The results for the control variables show no significant relationship between the share of Core Deposits in total assets and the share of Unsecured Loans in total loans. Unsecured Loans have a greater weight in total loans of more capitalized banks during the pre and post-crisis periods. An increase in Size or Age of banks is associated with an increase in the share of Unsecured Loans in total loans. Higher Interest Rate is negatively correlated with the share of Unsecured Loans in total loans. Home Price Growth depicts little linkage with the share of Unsecured Loans in total loans in the pre and post-crisis periods and appears with a positive coefficient during the acute-crisis period only at the ten percent significance level. Income
Growth is positively correlated with the weight of Unsecured Loans in total loans during the pre and acute-crisis periods.
Columns (4) to (6) exhibit the estimation results for Micro Community Banks during the three study periods. The results provide little evidence of a significant relationship between the income share of non-interest income activities in total net operating income and the weight of Unsecured Loans in total loans in pre, acute and post-crisis periods.

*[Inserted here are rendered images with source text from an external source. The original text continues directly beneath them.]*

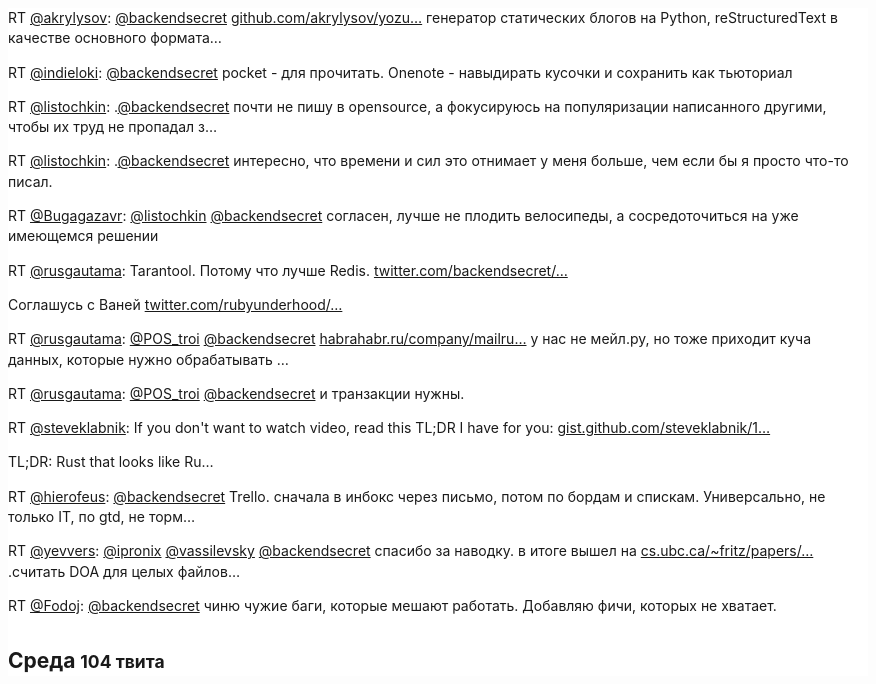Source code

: RT <a href="https://twitter.com/akrylysov" title="Artem Krylysov">@akrylysov</a>: <a href="https://twitter.com/backendsecret" title="Разработчик Бэкенда">@backendsecret</a> <a href="https://t.co/bpfEMbCplb">github.com/akrylysov/yozu…</a> генератор статических блогов на Python, reStructuredText в качестве основного формата…

RT <a href="https://twitter.com/indieloki" title="Андрей">@indieloki</a>: <a href="https://twitter.com/backendsecret" title="Разработчик Бэкенда">@backendsecret</a> pocket - для прочитать. Onenote - навыдирать кусочки и сохранить как тьюториал

RT <a href="https://twitter.com/listochkin" title="Андрей Листочкин">@listochkin</a>: .<a href="https://twitter.com/backendsecret" title="Разработчик Бэкенда">@backendsecret</a> почти не пишу в opensource, а фокусируюсь на популяризации написанного другими, чтобы их труд не пропадал з…

RT <a href="https://twitter.com/listochkin" title="Андрей Листочкин">@listochkin</a>: .<a href="https://twitter.com/backendsecret" title="Разработчик Бэкенда">@backendsecret</a> интересно, что времени и сил это отнимает у меня больше, чем если бы я просто что-то писал.

RT <a href="https://twitter.com/Bugagazavr" title="Bugagazavr">@Bugagazavr</a>: <a href="https://twitter.com/listochkin" title="Андрей Листочкин">@listochkin</a> <a href="https://twitter.com/backendsecret" title="Разработчик Бэкенда">@backendsecret</a> согласен, лучше не плодить велосипеды, а сосредоточиться на уже имеющемся решении

RT <a href="https://twitter.com/rusgautama" title="Rus Buddha">@rusgautama</a>: Tarantool. Потому что лучше Redis.  <a href="https://t.co/fOgEDltfFH">twitter.com/backendsecret/…</a>

Соглашусь с Ваней  <a href="https://t.co/9GkiP1FQxW">twitter.com/rubyunderhood/…</a>

RT <a href="https://twitter.com/rusgautama" title="Rus Buddha">@rusgautama</a>: <a href="https://twitter.com/POS_troi" title="Алексей">@POS_troi</a> <a href="https://twitter.com/backendsecret" title="Разработчик Бэкенда">@backendsecret</a> <a href="http://t.co/Vwp5ob7shc">habrahabr.ru/company/mailru…</a> у нас не мейл.ру, но тоже приходит куча данных, которые нужно обрабатывать …

RT <a href="https://twitter.com/rusgautama" title="Rus Buddha">@rusgautama</a>: <a href="https://twitter.com/POS_troi" title="Алексей">@POS_troi</a> <a href="https://twitter.com/backendsecret" title="Разработчик Бэкенда">@backendsecret</a> и транзакции нужны.

RT <a href="https://twitter.com/steveklabnik" title="Some(@steveklabnik)">@steveklabnik</a>: If you don't want to watch video, read this TL;DR I have for you: <a href="https://t.co/xE56c4uhEP">gist.github.com/steveklabnik/1…</a>

TL;DR: Rust that looks like Ru…

RT <a href="https://twitter.com/hierofeus" title="Mikhail Erofeev">@hierofeus</a>: <a href="https://twitter.com/backendsecret" title="Разработчик Бэкенда">@backendsecret</a> Trello. сначала в инбокс через письмо, потом по бордам и спискам. Универсально, не только IT, по gtd, не торм…

RT <a href="https://twitter.com/yevvers" title="Evgeny">@yevvers</a>: <a href="https://twitter.com/ipronix" title="pronix">@ipronix</a> <a href="https://twitter.com/vassilevsky" title="White Russian">@vassilevsky</a> <a href="https://twitter.com/backendsecret" title="Разработчик Бэкенда">@backendsecret</a> спасибо за наводку. в итоге вышел на <a href="http://t.co/rCQsn3gSgn">cs.ubc.ca/~fritz/papers/…</a> .считать DOA для целых файлов…

RT <a href="https://twitter.com/Fodoj" title="Kirill Shirinkin">@Fodoj</a>: <a href="https://twitter.com/backendsecret" title="Разработчик Бэкенда">@backendsecret</a> чиню чужие баги, которые мешают работать. Добавляю фичи, которых не хватает.

## Среда <small>104 твита</small>
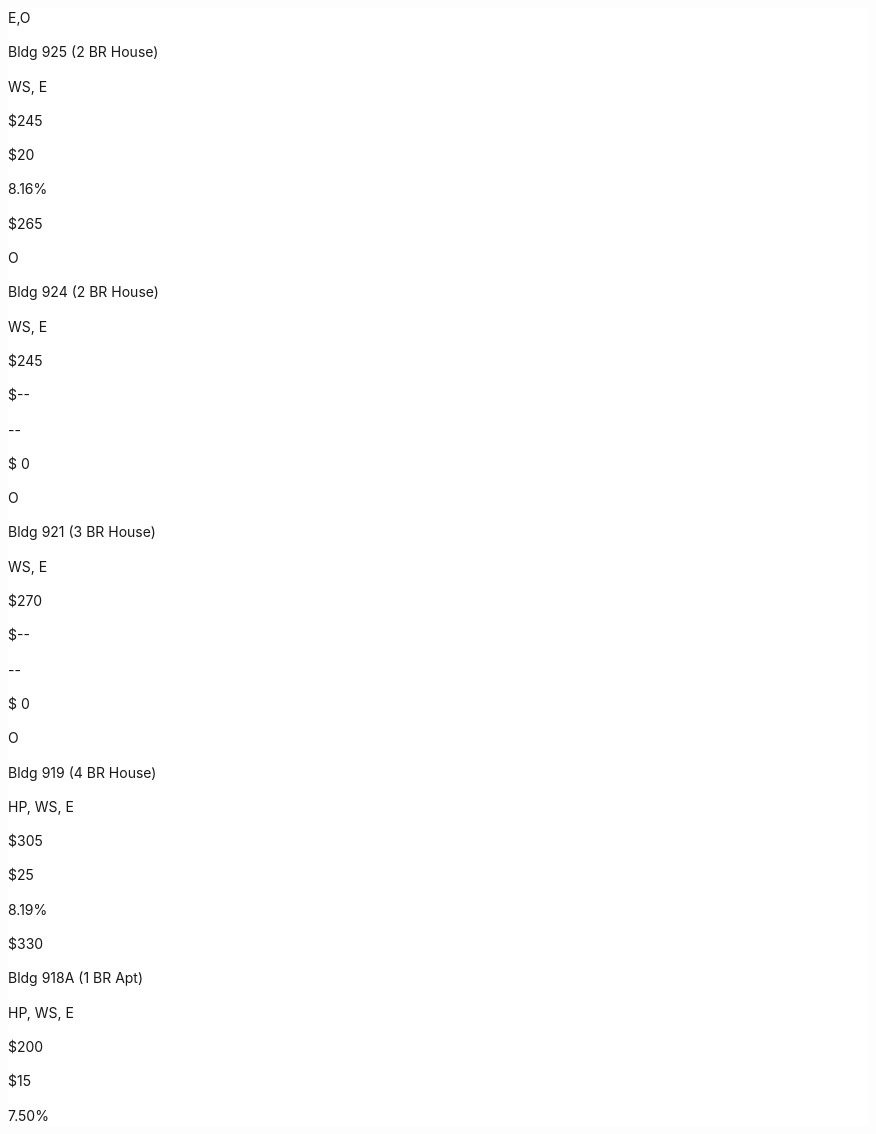 E,O

Bldg 925 (2 BR House)

WS, E

$245

$20

8.16%

$265

O

Bldg 924 (2 BR House)

WS, E

$245

$--

\--

$ 0

O

Bldg 921 (3 BR House)

WS, E

$270

$--

\--

$ 0

O

Bldg 919 (4 BR House)

HP, WS, E

$305

$25

8.19%

$330

Bldg 918A (1 BR Apt)

HP, WS, E

$200

$15

7.50%
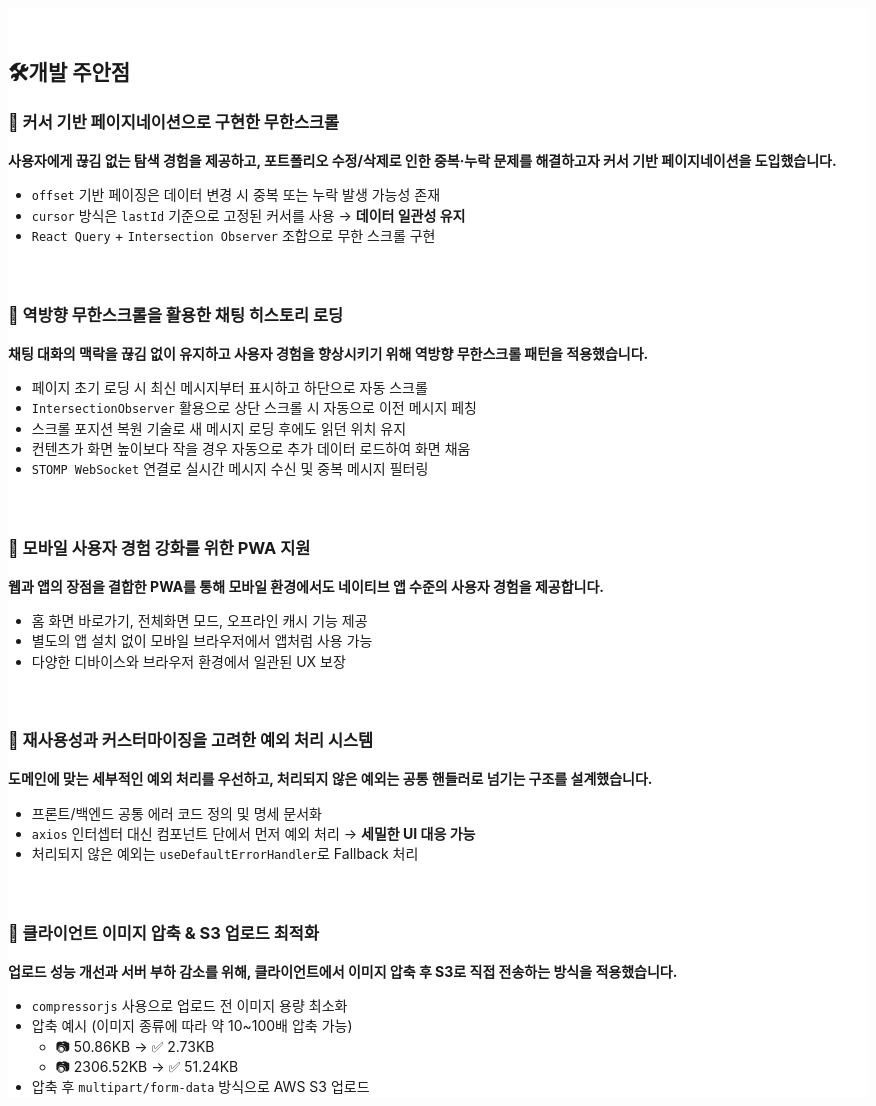 <br>

## 🛠️개발 주안점

### 📌 커서 기반 페이지네이션으로 구현한 무한스크롤

**사용자에게 끊김 없는 탐색 경험을 제공하고, 포트폴리오 수정/삭제로 인한 중복·누락 문제를 해결하고자 커서 기반 페이지네이션을 도입했습니다.**

- `offset` 기반 페이징은 데이터 변경 시 중복 또는 누락 발생 가능성 존재
- `cursor` 방식은 `lastId` 기준으로 고정된 커서를 사용 → **데이터 일관성 유지**
- `React Query` + `Intersection Observer` 조합으로 무한 스크롤 구현

<br>

### 📌 역방향 무한스크롤을 활용한 채팅 히스토리 로딩

**채팅 대화의 맥락을 끊김 없이 유지하고 사용자 경험을 향상시키기 위해 역방향 무한스크롤 패턴을 적용했습니다.**

- 페이지 초기 로딩 시 최신 메시지부터 표시하고 하단으로 자동 스크롤
- `IntersectionObserver` 활용으로 상단 스크롤 시 자동으로 이전 메시지 페칭
- 스크롤 포지션 복원 기술로 새 메시지 로딩 후에도 읽던 위치 유지
- 컨텐츠가 화면 높이보다 작을 경우 자동으로 추가 데이터 로드하여 화면 채움
- `STOMP WebSocket` 연결로 실시간 메시지 수신 및 중복 메시지 필터링

<br>

### 📌 모바일 사용자 경험 강화를 위한 PWA 지원

**웹과 앱의 장점을 결합한 PWA를 통해 모바일 환경에서도 네이티브 앱 수준의 사용자 경험을 제공합니다.**

- 홈 화면 바로가기, 전체화면 모드, 오프라인 캐시 기능 제공
- 별도의 앱 설치 없이 모바일 브라우저에서 앱처럼 사용 가능
- 다양한 디바이스와 브라우저 환경에서 일관된 UX 보장

<br>

### 📌 재사용성과 커스터마이징을 고려한 예외 처리 시스템

**도메인에 맞는 세부적인 예외 처리를 우선하고, 처리되지 않은 예외는 공통 핸들러로 넘기는 구조를 설계했습니다.**

- 프론트/백엔드 공통 에러 코드 정의 및 명세 문서화
- `axios` 인터셉터 대신 컴포넌트 단에서 먼저 예외 처리 → **세밀한 UI 대응 가능**
- 처리되지 않은 예외는 `useDefaultErrorHandler`로 Fallback 처리

<br>

### 📌 클라이언트 이미지 압축 & S3 업로드 최적화

**업로드 성능 개선과 서버 부하 감소를 위해, 클라이언트에서 이미지 압축 후 S3로 직접 전송하는 방식을 적용했습니다.**

- `compressorjs` 사용으로 업로드 전 이미지 용량 최소화
- 압축 예시 (이미지 종류에 따라 약 10~100배 압축 가능)
  - 📷 50.86KB → ✅ 2.73KB
  - 📷 2306.52KB → ✅ 51.24KB
- 압축 후 `multipart/form-data` 방식으로 AWS S3 업로드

We also observe that in spite of our findings for Non-Micro Community Banks, an increase in Size of Micro Community Banks lowers the share of Unsecured Loans in total loans, during pre and acute-crisis periods. Moreover before the crisis, an increase in Interest Rate is associated with a lower share of Unsecured Loans in total loans which is in contrast with our results for Non-Micro Community Banks.